YM2413-MDB: A Multi-Instrumental FM Video Game Music Dataset with Emotion Annotations
This dataset addresses a gap for researchers in music information retrieval and AI music generation by focusing on video game music with emotion tags, though it is incremental as it builds on existing dataset efforts.
The authors tackled the lack of diverse and annotated multi-instrumental music datasets by creating YM2413-MDB, an 80s FM video game music dataset with 669 audio and MIDI files and multi-label emotion annotations, providing baseline models for emotion recognition and generation tasks.

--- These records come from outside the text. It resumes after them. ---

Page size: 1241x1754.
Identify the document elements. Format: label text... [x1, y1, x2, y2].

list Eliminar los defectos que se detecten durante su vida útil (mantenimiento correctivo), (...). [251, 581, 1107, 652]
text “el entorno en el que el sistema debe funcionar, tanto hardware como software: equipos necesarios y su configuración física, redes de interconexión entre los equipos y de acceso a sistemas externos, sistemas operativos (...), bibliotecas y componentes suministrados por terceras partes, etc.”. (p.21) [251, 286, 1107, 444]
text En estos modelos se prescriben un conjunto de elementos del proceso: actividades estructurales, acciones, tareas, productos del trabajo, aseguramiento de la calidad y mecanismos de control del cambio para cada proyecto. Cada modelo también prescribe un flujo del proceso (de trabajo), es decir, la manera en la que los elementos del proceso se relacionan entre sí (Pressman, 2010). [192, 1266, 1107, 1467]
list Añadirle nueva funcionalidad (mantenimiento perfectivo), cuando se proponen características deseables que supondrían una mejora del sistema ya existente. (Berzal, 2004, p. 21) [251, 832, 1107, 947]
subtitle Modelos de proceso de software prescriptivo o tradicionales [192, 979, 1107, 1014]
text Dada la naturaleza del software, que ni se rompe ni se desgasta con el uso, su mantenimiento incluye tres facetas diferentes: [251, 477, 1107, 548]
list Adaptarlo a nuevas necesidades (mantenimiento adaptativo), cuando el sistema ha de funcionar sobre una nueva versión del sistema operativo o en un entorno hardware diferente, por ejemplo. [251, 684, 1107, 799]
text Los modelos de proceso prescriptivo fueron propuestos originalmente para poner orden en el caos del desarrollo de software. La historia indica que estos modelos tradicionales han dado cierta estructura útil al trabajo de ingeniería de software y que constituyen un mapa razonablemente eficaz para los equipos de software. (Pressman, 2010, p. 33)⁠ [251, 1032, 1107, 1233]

Existing multi-instrumental datasets tend to be biased toward pop and classical music. In addition, they generally lack high-level annotations such as emotion tags. In this paper, we propose YM2413-MDB, an 80s FM video game music dataset with multi-label emotion annotations. It includes 669 audio and MIDI files of music from Sega and MSX PC games in the 80s using YM2413, a programmable sound generator based on FM. The collected game music is arranged with a subset of 15 monophonic instruments and one drum instrument. They were converted from binary commands of the YM2413 sound chip. Each song was labeled with 19 emotion tags by two annotators and validated by three verifiers to obtain refined tags. We provide the baseline models and results for emotion recognition and emotion-conditioned symbolic music generation using YM2413-MDB.